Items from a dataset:
--- START ---

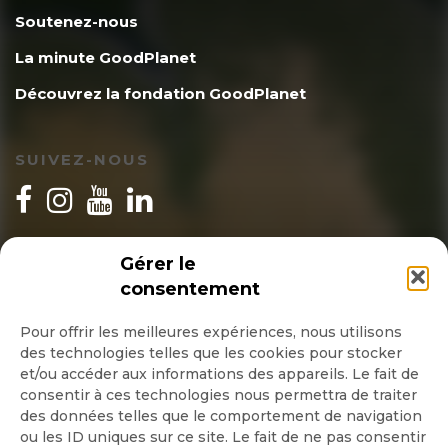
Soutenez-nous
La minute GoodPlanet
Découvrez la fondation GoodPlanet
SUIVEZ-NOUS
INSCRIPTION NEWSLETTER
Gérer le
consentement
Pour offrir les meilleures expériences, nous utilisons
des technologies telles que les cookies pour stocker
Quotidienne
et/ou accéder aux informations des appareils. Le fait de
consentir à ces technologies nous permettra de traiter
Hebdo
des données telles que le comportement de navigation
ou les ID uniques sur ce site. Le fait de ne pas consentir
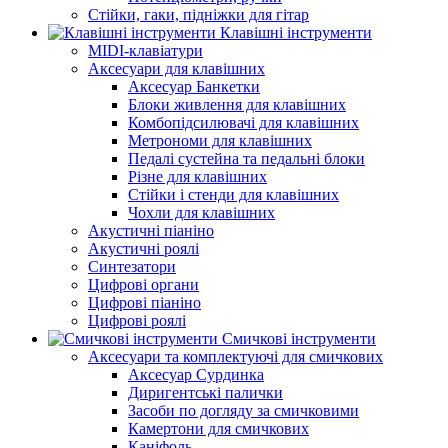
Стійки, гаки, підніжки для гітар
Клавішні інструменти
MIDI-клавіатури
Аксесуари для клавішних
Аксесуар Банкетки
Блоки живлення для клавішних
Комбопідсилювачі для клавішних
Метрономи для клавішних
Педалі сустейна та педальні блоки
Різне для клавішних
Стійки і стенди для клавішних
Чохли для клавішних
Акустичні піаніно
Акустичні роялі
Синтезатори
Цифрові органи
Цифрові піаніно
Цифрові роялі
Смичкові інструменти
Аксесуари та комплектуючі для смичкових
Аксесуар Сурдинка
Диригентські палички
Засоби по догляду за смичковими
Камертони для смичкових
Каніфоль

--- END ---

● **Assigned task**: Beginning with the line that contains "Стійки, гаки, підніжки для гітар", restate word for word each line through the last one in the data, and write nothing more.

● **Output for this exercise**:
Стійки, гаки, підніжки для гітар
Клавішні інструменти
MIDI-клавіатури
Аксесуари для клавішних
Аксесуар Банкетки
Блоки живлення для клавішних
Комбопідсилювачі для клавішних
Метрономи для клавішних
Педалі сустейна та педальні блоки
Різне для клавішних
Стійки і стенди для клавішних
Чохли для клавішних
Акустичні піаніно
Акустичні роялі
Синтезатори
Цифрові органи
Цифрові піаніно
Цифрові роялі
Смичкові інструменти
Аксесуари та комплектуючі для смичкових
Аксесуар Сурдинка
Диригентські палички
Засоби по догляду за смичковими
Камертони для смичкових
Каніфоль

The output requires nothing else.